La regente —lo sería hasta ese mismo año, cuando abdicó en el general Espartero y se fue una temporada al exilio parisino— siempre abjuró de los progresistas y no concibió más apoyos que el de los moderados. Nunca entendió que España requería en ese momento una reina constitucional, que el Antiguo Régimen había sido derrocado. Y eso tampoco se lo hizo ver a su hija, hacia quien manifestó un "desapego sangrante" pero por quien hizo todo lo posible para que alcanzara el trono. Una enorme contradicción que hace de María Cristina una figura todavía más indescifrable. "No entendió el papel de madre, sino el de gobernadora: debía hacer que su hija perdurara en el poder y hasta ahí iban sus responsabilidades", opina la autora.
"Paquita" y la corrupción
En este sentido es importante reseñar un aspecto más de la vida privada de la reina gobernadora: tres meses después de la muerte de Fernando VII se había casado con Fernando Muñoz, capitán de la guardia de corps y luego nombrado duque de Riánsares. Este matrimonio tuvo ocho hijos, por los que María Cristina mostró una afección y atención que nada tenía que ver con el cuidado dedicado a la futura Isabel II o a su hermana Luisa Fernanda. "Su actitud es más flagrante si hacemos esta comparación.

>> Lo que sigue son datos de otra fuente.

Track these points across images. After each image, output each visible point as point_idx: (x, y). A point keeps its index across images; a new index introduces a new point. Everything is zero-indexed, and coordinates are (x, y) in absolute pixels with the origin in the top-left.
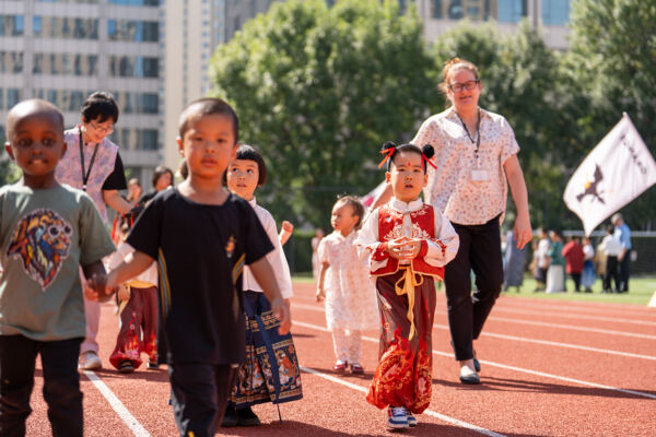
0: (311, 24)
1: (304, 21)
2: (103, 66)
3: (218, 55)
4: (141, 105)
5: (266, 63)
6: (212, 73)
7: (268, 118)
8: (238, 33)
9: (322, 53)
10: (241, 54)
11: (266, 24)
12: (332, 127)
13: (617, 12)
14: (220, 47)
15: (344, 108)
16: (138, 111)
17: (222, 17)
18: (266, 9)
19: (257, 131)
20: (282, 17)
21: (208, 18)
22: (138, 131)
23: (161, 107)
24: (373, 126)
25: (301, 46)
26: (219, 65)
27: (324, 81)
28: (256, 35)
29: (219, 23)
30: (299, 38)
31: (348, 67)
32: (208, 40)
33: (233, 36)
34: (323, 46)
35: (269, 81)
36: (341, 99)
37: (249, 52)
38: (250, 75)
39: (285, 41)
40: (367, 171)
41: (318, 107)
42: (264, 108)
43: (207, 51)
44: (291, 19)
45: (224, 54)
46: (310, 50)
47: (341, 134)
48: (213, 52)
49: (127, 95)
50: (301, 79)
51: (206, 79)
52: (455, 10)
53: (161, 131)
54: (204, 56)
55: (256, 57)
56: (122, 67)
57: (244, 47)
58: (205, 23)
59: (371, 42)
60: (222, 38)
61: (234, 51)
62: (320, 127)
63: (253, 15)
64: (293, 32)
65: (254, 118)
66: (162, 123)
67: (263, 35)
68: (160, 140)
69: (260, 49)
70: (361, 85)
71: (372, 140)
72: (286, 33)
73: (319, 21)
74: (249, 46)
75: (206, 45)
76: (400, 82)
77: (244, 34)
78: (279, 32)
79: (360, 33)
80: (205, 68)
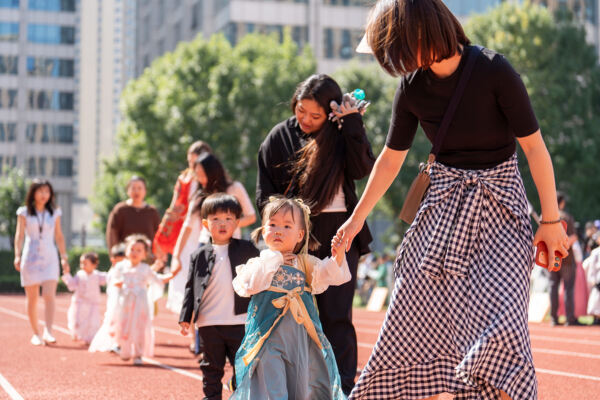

No fue una buena madre en el aspecto emocional, no se preocupó por que Isabel recibiera cariño", señala la escritora.
Según Paula Cifuentes, hay dos cosas que se le pueden achacar a María Cristina: que no educara a Isabel para las exigencias de un puesto tan difícil como el de reina constitucional —algo lógico cuando ella misma era hija de una madre que renegaba de las mujeres cultas— y que la forzara a casarse con su primo Francisco, más conocido como "Paquita" por su afeminamiento —al ver semejante espanto, la joven reina se echó a llorar y corrió a sus habitaciones—, "hecho este que tuvo dos consecuencias directas: la desafección del pueblo de España y la promiscuidad postrera de Isabel".
Quizás, al ver a su primogénita casada con otro Borbón —y a la segunda con el hijo del rey de Francia— y al carlismo derrotado, es probable que María Cristina se sintiese satisfecha con su labor. Pero si hay alguien que debió de alegrarse ante esa situación fue su marido. En su obra, Paula Cifuentes defiende que Fernando Muñoz es "el verdadero culpable —directa e indirectamente— de que María Cristina haya pasado a la historia como una pésima reina". Especialmente por sus desmedidas ambiciones económicas.
Muñoz metió baza en todos los negocios tanto en las colonias —en el mercado negrero y el del azúcar— como en España para granjearse una fortuna incalculable. Su nombre aparecía en la mayoría de los contratos de obras públicas, y ahí estaba él para enfundarse comisiones de las adjudicaciones a dedo. Pero sus grandes ganancias las obtuvo de la explotación minera y la construcción del ferrocarril, el negocio más beneficioso de todo el país. María Cristina soñaba con ser rica, vivir bien, y su segundo esposo le proporcionó ese paraíso sustentado en los lodos de la corrupción. Un caramelo irrechazable.
Pero la fama de ladrona se la quedó María Cristina: cuando abandonó definitivamente España en 1854, el pueblo saqueó su casa en la calle de las Rejas en busca de sus joyas. Pero no había nada. "Es ella. Que la maten. María Cristina es la culpable de nuestra pobreza. ¡Ella lo ha robado todo y se lo ha llevado a París", clamaban. Corrupta, sí, pero todos buscaban lo mismo en el siglo XIX español. "Lo que no le perdonaron es que ella pudiera robar y ellos no. Todo el mundo aspiraba a hacerse millonario", concluye Cifuentes. "Los que la persiguieron no fueron valedores de la moralidad nacional, sino sus propios ministros".